Task set:
- 1) In the transposition cipher text, what character is added as padding to make the length a multiple of M?
- 2) Please rewrite the transposition cipher text between "We also define" and "result += letter.upper()", inclusive, changing each "letter" to "char".
- 3) Using the transposition cipher text, decide for each statement whether it agrees: (a) the example uses a key length of 5; (b) the encoding function keeps punctuation marks; (c) the encoding function converts letters to lower case.

Passage to read:

# Transposition Cipher

Transposition cipher is a cipher technique where we shuffle the characters position of plain text in blocks. For example, if we choose a key length of 5, and decide the key as -

(3, 4, 1, 5, 2)

Then, on each block of 5 in the plain text, 1st character goes to position 3, 2nd to 4 and so on.

## Implementation

Firstly we define an encoding function that will be used to take plaintext and convert it to a 26 character encoding. (By converting all letters to upper case and discarding all remaining characters). We will also add padding character Z to make the length a multiple of M.

We also define M = 5 which will be the key length.

In [154]:
# key length
M = 5

In [155]:
def encode(string):
    result = ''
    for letter in string:
        if letter.isalpha():
            result += letter.upper()

Data excerpt:

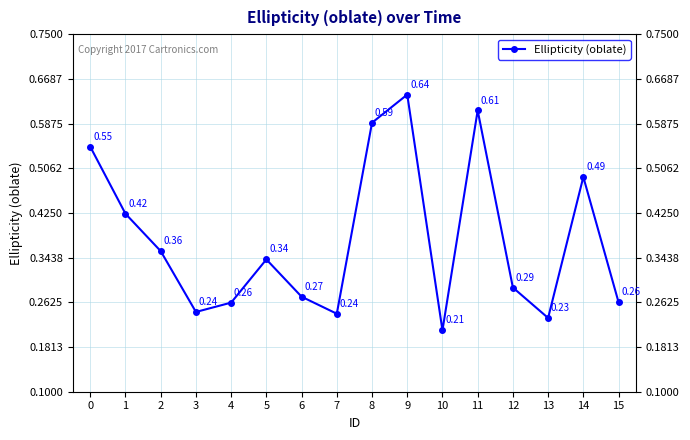

Count the number of categories in the chart.

16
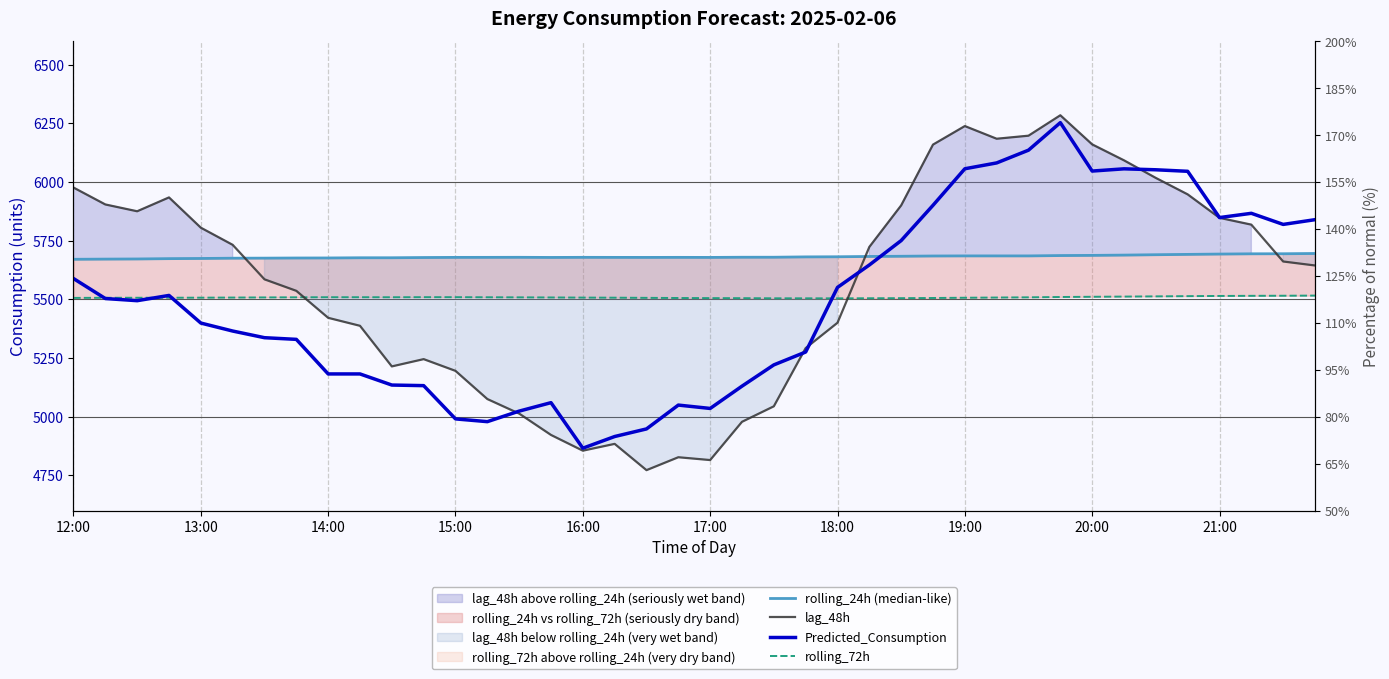

True or false: rolling_24h (median-like) has more than 2 interior local peaks.

True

Answers to each task:
- 1) Z

- 2)
We also define M = 5 which will be the key length.

In [154]:
# key length
M = 5

In [155]:
def encode(string):
    result = ''
    for char in string:
        if char.isalpha():
            result += char.upper()

- 3)
(a) Yes: "if we choose a key length of 5"
(b) No: "discarding all remaining characters"
(c) No: "By converting all letters to upper case"